Work instruction: In the nonprofit fundraising article, what does Grant Jones say is the danger during tough economic times?

Excerpted passage:
* * *

By Amber Alarid, JVA Consulting
With funding opportunities harder to secure these days, many nonprofits are seeking new ways to attract and retain major donors. However, not all fundraising strategies are created equal as explained by Grant Jones, Executive Director of The Center for African American Health, at JVA’s recent Executive Director Academy expert panel (also known as the “Genius Bar”).
“The danger is drifting from your mission during tough economic times in order to survive,” says Jones. Some nonprofits are tempted to change or expand services at the request of major donors, even when those services fall outside the organization’s mission. This is a slippery slope that could lead to nonprofits offering services they are not the most qualified to give. By stretching your organization too thin, you are harming your chances of maintaining donors, says a recent article on LinkedIn:
When a not-for-profit becomes incoherent, its attention is distracted from the thing it needs to do most: Investing time, energy and funds to build critical capabilities to accomplish its strategic purpose. Worse still, more investment in time and cost goes toward these supposedly revenue-generating programs, thus actually hurting the bottom line and breeding more fundraising pressure and more incoherence.

* * *

Page images and extracted text:
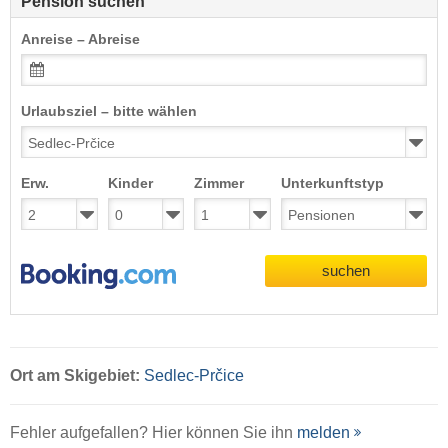
Pension suchen
Anreise – Abreise
Urlaubsziel – bitte wählen
Erw.
Kinder
Zimmer
Unterkunftstyp
suchen
Ort
am Skigebiet:
Sedlec-Prčice
Fehler aufgefallen? Hier können Sie ihn
melden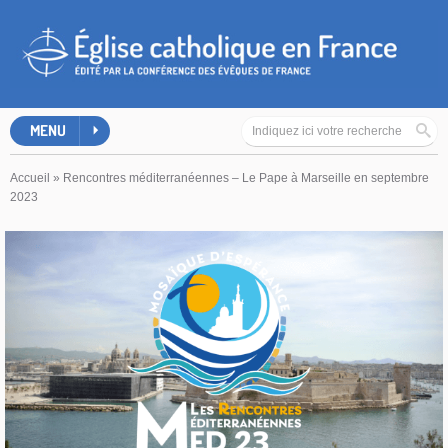
MENU
Accueil
»
Rencontres méditerranéennes – Le Pape à Marseille en septembre
2023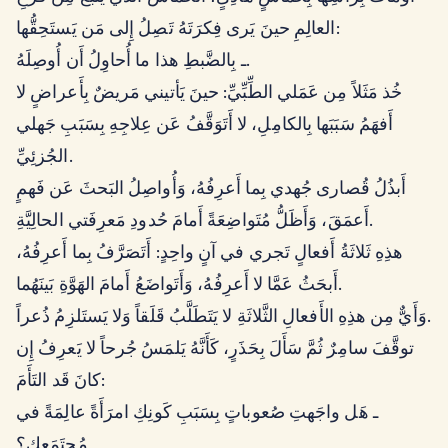
العالِمِ حينَ يَرى فِكرَتَهُ تَصِلُ إِلى مَن يَستَحِقُّها:
ـ بِالضَّبطِ هذا ما أُحاوِلُ أَن أُوصِلَهُ.
خُذ مَثَلاً مِن عَمَلي الطِّبِّيِّ: حينَ يَأتيني مَريضٌ بِأَعراضٍ لا
أَفهَمُ سَبَبَها بِالكامِلِ، لا أَتَوَقَّفُ عَن عِلاجِهِ بِسَبَبِ جَهلي
الجُزئِيِّ.
أَبذُلُ قُصارى جُهدي بِما أَعرِفُهُ، وَأُواصِلُ البَحثَ عَن فَهمٍ
أَعمَقَ، وَأَظَلُّ مُتَواضِعَةً أَمامَ حُدودِ مَعرِفَتي الحالِيَّةِ.
هذِهِ ثَلاثَةُ أَفعالٍ تَجري في آنٍ واحِدٍ: أَتَصَرَّفُ بِما أَعرِفُهُ،
أَبحَثُ عَمَّا لا أَعرِفُهُ، وَأَتَواضَعُ أَمامَ الهَوَّةِ بَينَهُما.
وَأَيٌّ مِن هذِهِ الأَفعالِ الثَّلاثَةِ لا يَتَطَلَّبُ قَلَقاً وَلا يَستَلزِمُ ذُعراً.
توقَّفَ سامِرٌ ثُمَّ سَأَلَ بِحَذَرٍ، كَأَنَّهُ يَلمَسُ جُرحاً لا يَعرِفُ إِن
كانَ قَد التَأَمَ:
ـ هَل واجَهتِ صُعوباتٍ بِسَبَبِ كَونِكِ امرَأَةً عالِمَةً في
مُجتَمَعِكِ؟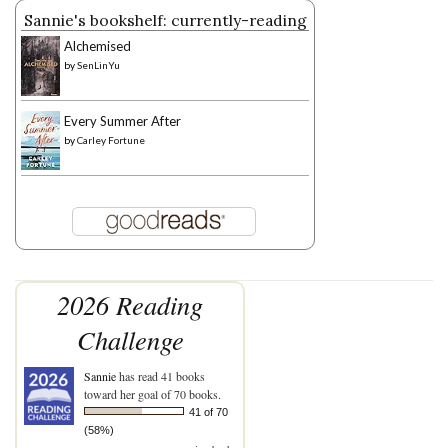
Sannie's bookshelf: currently-reading
Alchemised
by
SenLinYu
Every Summer After
by
Carley Fortune
2026 Reading
Challenge
Sannie
has read 41 books
toward her goal of 70 books.
41 of 70
(58%)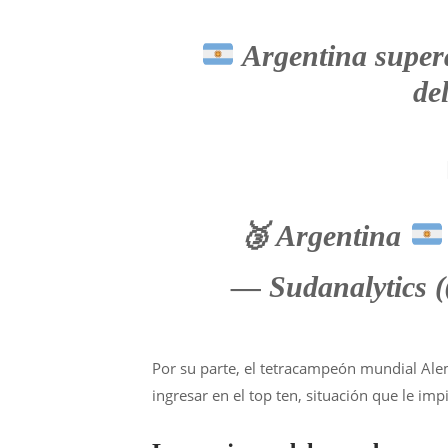
Argentina supera
de
🥉
Argentina
— Sudanalytics 
Por su parte, el tetracampeón mundial Ale
ingresar en el top ten, situación que le im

* * *

Written solution: The danger is drifting from your mission in order to survive.